*Description of the task:*
As the answer, give every line of the records that includes the word "Screenshot".

*Record set:*

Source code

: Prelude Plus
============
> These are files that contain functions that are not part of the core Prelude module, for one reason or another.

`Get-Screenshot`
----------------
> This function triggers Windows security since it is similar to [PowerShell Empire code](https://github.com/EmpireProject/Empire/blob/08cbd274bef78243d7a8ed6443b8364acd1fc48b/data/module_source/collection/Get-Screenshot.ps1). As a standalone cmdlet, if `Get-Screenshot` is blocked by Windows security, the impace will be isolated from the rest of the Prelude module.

*Response below:*
`Get-Screenshot`
> This function triggers Windows security since it is similar to [PowerShell Empire code](https://github.com/EmpireProject/Empire/blob/08cbd274bef78243d7a8ed6443b8364acd1fc48b/data/module_source/collection/Get-Screenshot.ps1). As a standalone cmdlet, if `Get-Screenshot` is blocked by Windows security, the impace will be isolated from the rest of the Prelude module.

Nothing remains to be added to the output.